Das Nachlaßgericht bewilligte am 21.4.1971 einen Erbschein, demzufolge der Erblasser von der Ehefrau allein beerbt worden sei. Außerdem war im Erbschein vermerkt, daß Nacherbfolge angeordnet sei, die mit dem Tod der Vorerbin eintrete. Als Nacherben wurden die Beteiligten zu 1 bis 5 sowie die inzwischen verstorbene Tochter der Ehefrau bezeichnet. Nach dem Tod der Tochter zog das Nachlaßgericht den Erbschein ein und bewilligte am 21.3.1974 einen neuen, der den Beteiligten zu 6 als Alleinerben seiner Stieftochter als weiteren Nacherben auswies. Im Jahr 1974 veräußerten die Beteiligten zu 1, 2, 4 und 5 ihr Nacherbenanwartschaftsrecht an den Beteiligten zu 6. Die Beteiligte zu 3 übertrug ihr Anwartschaftsrecht im Jahr 1976 auf ihre Mutter und verzichtete in derselben notariellen Urkunde auf ihr gesetzliches Erb- und Pflichtteilsrecht nach ihrer Mutter.
Nachdem die Ehefrau des Erblassers am 13.6.1989 verstorben war, beantragten die Beteiligten zu 5 und 6 am 14.9.1989 die Erteilung eines gemeinschaftlichen Erbscheins, der sie sowie die Beteiligten zu 1 bis 4 als Erben zu je 1/6 ausweisen sollte. Mit Beschluß vom 26.4.1990 zog das Nachlaßgericht den Erbschein vom 21.3.1974 ein und bewilligte am 13.6.1990 einen Erbschein, demzufolge „nach Eintritt der Nacherbfolge” der Erblasser von den Beteiligten zu 1 bis 6 zu je 1/6 beerbt worden sei. Dieser Erbschein wurde aber nicht hinausgegeben. Gegen diesen Beschluß wandte sich die Beteiligte zu 5 und vertrat die Auffassung, daß die letztwillige Verfügung vom 21.10.1964 als Berliner Testament auszulegen sei. Ihre Mutter sei daher Alleinerbin geworden. Sie beantragte deshalb einen Erbschein, demzufolge der Erblasser von seiner Ehefrau beerbt worden sei. Mit Beschluß vom 18.10.1990 kündigte das Nachlaßgericht vorbehaltlich einer Beschwerde die Erteilung eines Erbscheins an, der inhaltlich dem mit Beschluß vom 13.6.1990 angekündigten Erbschein entspricht. Es vertrat die Auffassung, daß im Testament vom 21.10.1964 Vor- und Nacherbfolge angeordnet worden sei.
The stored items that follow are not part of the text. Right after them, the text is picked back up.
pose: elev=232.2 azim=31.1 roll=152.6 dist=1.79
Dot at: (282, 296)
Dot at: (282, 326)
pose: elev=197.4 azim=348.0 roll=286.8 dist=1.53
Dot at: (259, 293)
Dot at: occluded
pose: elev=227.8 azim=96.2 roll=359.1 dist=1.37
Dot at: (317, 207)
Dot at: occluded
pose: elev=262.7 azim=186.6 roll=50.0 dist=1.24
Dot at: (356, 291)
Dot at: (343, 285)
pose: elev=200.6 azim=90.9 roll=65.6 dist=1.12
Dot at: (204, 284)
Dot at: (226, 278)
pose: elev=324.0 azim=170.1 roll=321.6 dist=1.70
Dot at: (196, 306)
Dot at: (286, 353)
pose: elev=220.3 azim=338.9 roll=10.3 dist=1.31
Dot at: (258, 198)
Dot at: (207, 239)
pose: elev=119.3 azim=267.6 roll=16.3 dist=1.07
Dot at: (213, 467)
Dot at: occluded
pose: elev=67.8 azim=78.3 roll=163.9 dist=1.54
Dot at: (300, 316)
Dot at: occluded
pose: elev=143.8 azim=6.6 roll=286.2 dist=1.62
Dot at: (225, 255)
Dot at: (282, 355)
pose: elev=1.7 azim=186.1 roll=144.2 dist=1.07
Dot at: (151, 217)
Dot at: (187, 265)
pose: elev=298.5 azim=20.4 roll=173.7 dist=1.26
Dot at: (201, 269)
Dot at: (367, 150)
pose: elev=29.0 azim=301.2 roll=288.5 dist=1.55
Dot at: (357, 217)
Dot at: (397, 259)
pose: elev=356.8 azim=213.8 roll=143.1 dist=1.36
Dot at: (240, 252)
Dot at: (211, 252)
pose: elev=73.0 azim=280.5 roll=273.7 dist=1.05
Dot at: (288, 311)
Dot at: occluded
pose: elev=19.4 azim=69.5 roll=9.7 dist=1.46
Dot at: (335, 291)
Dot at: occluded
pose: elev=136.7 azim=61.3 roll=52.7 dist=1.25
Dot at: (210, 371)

Gegen diesen Beschluß legte die Beteiligte zu 5 Beschwerde ein, der die Beteiligten zu 1, 2 und 6 entgegentraten. Mit Beschluß vom 8.4.1991 wies das Landgericht das Rechtsmittel zurück, ordnete an, daß die Beteiligte zu 5 die den „übrigen Beteiligten” in Beschwerdeverfahren entstandenen Kosten zu erstatten habe und setzte den Geschäftswert auf 20.000 DM fest.
Gegen diese Entscheidung richtet sich die weitere Beschwerde der Beteiligten zu 5. Sie beantragt, den Beschluß des Landgerichts aufzuheben und das Nachlaßgericht anzuweisen, einen Erbschein zu erteilen, demzufolge der Erblasser von seiner Ehefrau allein beerbt worden sei. Die Beteiligten zu 3 und 6 beantragen, das Rechtsmittel zurückzuweisen. Die übrigen Beteiligten haben sich nicht geäußert.
Entscheidungsgründe
II.
Die zulässige weitere Beschwerde ist nicht begründet.
1. Das Landgericht hat ausgeführt:
Der Vorbescheid des Nachlaßgerichts vom 18.10.1990 sei nicht zu beanstanden. Die Beteiligten seien nämlich zu Recht als Erben zu je 1/6 ausgewiesen. Beim Tod der Ehefrau des Erblassers seien die im Testament als Nacherben bezeich...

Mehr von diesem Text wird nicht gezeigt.